HEALTHCARE….I should have linked to this yesterday, but I didn’t, so I’ll do it now: here is Max Sawicky’s take on the various healthcare plans touted by the Democratic presidential field.
I don’t really have any comments of my own except to highlight this paragraph:
Our health care system gets worse every year in terms of cost, rights, and coverage, but it’s akin to the frog in a pot of water over a stove burner. The extent of change in a given interval of time is not perceptible. Eventually costs will get ridiculous and radical change will be impossible to escape.
The healthcare debate, as with everything else these days, is usually argued in polarized ideological terms ? Baby killers! Socialized medicine! ? but in the end I don’t think this is really an ideological issue. One way or another, I suspect that the private healthcare system in America will eventually find itself unable to cope with the strain, and some kind of centralized system will become inevitable.
The free market is indeed endlessly creative, but we don’t really have a free market in healthcare today anyway, and the incentives of our current system are perverse. At some point there is going to have to be dramatic change, and it’s hard not to think that we’d be better off doing it sooner than later. Sadly, like Max’s frog, we probably won’t.

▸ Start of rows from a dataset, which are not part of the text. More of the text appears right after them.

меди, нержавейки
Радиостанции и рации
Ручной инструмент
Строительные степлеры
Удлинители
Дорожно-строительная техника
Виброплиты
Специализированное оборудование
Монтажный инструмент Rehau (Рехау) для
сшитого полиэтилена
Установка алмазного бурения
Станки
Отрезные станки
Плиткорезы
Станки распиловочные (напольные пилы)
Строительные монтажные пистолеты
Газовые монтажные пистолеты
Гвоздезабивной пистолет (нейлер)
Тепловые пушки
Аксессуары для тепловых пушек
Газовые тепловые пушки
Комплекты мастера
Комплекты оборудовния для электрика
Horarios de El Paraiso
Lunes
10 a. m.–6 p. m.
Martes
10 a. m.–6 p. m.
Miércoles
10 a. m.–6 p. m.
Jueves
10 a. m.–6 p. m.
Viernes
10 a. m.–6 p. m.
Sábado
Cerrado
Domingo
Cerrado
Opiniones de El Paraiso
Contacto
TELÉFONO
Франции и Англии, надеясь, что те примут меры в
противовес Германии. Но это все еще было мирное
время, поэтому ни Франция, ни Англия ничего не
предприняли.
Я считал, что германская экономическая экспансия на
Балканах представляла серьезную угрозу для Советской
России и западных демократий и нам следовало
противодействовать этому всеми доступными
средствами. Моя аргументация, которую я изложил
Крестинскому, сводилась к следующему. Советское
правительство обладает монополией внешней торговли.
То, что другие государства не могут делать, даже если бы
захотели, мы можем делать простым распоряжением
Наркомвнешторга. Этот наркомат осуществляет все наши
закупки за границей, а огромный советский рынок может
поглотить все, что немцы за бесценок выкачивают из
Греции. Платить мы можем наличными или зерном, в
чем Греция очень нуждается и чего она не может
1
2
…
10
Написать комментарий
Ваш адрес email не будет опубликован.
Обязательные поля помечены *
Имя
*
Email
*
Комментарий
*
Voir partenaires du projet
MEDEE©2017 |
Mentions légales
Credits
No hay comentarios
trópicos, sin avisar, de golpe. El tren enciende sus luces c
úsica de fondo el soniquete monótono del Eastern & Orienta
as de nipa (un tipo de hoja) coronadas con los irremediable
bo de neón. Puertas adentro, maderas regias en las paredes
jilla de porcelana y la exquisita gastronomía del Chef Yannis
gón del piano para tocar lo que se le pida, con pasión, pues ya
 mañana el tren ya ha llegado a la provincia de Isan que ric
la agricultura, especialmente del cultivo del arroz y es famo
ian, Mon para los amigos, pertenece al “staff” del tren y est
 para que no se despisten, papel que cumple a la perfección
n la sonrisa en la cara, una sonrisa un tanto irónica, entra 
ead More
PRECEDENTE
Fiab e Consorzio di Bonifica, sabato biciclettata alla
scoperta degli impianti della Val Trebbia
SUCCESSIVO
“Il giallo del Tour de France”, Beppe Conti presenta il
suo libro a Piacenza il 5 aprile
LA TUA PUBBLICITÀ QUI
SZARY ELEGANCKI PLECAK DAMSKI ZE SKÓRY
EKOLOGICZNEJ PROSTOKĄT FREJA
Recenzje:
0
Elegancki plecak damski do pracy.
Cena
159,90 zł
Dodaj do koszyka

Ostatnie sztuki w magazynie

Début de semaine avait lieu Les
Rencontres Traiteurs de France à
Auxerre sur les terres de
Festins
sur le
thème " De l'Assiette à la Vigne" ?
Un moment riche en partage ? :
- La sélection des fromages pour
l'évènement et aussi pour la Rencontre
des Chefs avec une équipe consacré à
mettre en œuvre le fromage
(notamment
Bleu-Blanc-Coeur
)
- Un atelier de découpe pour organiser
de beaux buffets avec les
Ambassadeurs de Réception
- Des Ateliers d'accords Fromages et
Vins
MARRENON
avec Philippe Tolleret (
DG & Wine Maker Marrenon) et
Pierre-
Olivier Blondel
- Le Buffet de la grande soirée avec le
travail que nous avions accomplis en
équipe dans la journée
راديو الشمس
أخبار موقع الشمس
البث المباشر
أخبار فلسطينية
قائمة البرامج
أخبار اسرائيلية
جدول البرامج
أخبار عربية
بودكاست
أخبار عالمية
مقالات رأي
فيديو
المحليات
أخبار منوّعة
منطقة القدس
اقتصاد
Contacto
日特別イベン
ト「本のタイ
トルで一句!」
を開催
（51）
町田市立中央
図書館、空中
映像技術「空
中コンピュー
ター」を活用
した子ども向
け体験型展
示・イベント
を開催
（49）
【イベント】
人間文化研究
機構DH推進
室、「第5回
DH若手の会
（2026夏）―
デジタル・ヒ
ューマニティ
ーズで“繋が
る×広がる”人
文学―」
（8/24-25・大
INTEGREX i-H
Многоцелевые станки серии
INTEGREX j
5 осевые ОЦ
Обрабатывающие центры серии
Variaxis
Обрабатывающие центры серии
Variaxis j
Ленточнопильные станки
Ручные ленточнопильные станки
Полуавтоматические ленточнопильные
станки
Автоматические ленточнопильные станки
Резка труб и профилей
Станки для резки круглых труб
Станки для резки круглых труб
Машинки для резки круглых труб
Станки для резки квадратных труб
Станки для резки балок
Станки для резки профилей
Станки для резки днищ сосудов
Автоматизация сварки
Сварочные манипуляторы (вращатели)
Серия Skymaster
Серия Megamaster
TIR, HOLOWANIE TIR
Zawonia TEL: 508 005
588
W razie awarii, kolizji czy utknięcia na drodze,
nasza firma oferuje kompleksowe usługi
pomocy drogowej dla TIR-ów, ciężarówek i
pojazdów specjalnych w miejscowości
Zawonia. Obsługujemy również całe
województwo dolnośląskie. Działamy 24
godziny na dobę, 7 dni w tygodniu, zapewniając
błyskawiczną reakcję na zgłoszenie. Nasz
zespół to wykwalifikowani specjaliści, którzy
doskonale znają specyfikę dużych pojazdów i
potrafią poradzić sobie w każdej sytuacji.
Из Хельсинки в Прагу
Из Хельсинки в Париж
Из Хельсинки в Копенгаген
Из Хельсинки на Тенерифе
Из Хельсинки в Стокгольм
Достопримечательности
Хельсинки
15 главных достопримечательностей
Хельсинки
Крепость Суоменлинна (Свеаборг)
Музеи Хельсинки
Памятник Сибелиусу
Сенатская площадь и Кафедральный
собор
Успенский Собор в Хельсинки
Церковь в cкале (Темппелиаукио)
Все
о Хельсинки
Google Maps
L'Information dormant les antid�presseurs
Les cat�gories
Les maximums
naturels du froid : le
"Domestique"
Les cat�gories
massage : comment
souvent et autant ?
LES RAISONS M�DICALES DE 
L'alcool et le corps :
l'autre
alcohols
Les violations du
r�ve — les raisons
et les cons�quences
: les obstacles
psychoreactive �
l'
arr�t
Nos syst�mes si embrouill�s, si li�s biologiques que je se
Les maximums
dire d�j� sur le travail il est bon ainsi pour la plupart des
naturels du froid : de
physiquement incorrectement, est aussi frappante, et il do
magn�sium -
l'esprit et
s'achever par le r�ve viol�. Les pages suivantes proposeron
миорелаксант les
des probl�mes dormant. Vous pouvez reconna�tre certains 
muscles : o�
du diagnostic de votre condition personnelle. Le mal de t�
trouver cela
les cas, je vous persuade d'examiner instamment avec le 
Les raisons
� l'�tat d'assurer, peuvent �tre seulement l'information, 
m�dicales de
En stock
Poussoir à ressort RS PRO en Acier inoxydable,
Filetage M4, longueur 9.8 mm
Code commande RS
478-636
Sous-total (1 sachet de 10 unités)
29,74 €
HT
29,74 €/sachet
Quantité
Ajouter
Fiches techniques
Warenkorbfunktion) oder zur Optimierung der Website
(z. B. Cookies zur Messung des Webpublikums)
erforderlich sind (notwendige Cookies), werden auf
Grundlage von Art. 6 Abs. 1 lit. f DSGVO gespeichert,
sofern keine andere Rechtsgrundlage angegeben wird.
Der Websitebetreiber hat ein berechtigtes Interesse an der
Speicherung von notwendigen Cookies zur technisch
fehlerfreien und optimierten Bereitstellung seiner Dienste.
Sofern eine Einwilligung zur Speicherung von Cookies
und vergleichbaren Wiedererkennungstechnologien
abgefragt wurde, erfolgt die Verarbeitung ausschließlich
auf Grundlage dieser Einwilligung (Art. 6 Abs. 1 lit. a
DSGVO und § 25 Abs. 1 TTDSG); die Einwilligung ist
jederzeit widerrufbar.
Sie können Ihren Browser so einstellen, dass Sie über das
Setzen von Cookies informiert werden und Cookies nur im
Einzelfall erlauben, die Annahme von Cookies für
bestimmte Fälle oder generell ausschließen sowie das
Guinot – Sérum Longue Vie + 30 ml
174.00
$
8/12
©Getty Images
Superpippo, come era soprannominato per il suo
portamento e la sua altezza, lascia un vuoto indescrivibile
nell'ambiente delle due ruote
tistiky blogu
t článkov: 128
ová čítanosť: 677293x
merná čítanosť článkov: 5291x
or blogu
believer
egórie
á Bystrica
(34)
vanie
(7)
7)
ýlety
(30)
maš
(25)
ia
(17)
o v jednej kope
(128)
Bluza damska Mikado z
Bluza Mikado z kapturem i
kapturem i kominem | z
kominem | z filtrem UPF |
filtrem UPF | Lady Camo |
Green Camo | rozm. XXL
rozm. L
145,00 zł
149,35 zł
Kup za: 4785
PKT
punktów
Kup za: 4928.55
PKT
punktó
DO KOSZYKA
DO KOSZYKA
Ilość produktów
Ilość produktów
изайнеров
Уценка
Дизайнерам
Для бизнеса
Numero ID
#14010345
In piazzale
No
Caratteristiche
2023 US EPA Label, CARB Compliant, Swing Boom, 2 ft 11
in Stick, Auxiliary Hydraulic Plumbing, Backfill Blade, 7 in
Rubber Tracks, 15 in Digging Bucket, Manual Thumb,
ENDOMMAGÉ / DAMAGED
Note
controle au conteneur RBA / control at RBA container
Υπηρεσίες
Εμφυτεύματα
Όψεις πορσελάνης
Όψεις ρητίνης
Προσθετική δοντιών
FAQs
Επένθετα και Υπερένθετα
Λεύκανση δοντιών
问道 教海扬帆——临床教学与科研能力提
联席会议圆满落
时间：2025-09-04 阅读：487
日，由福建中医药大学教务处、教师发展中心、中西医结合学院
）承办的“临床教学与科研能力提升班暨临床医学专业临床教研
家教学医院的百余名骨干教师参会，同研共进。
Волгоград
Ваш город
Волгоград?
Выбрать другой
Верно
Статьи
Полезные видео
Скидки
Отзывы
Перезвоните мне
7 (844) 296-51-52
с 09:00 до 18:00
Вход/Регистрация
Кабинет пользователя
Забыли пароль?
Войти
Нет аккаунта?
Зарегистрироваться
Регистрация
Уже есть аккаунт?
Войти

POSTSCRIPT: I’ve always been curious about one aspect of this debate: where is the business community in all this? Currently, businesses have to pay for healthcare for their employees and they also have to manage the entire process themselves, something they all hate. It’s pure deadweight administrative loss to them. So why is it that they haven’t pushed their own party to support public healthcare more strongly in order to get it off their own plates?
And a legal question: suppose the government supplied universal healthcare to everyone. What would happen to the current contracts between management and labor unions to provide healthcare to unionized workers? They can’t just be unilaterally abrogated, but at the same time they wouldn’t make much sense anymore, would they? What’s the answer to this?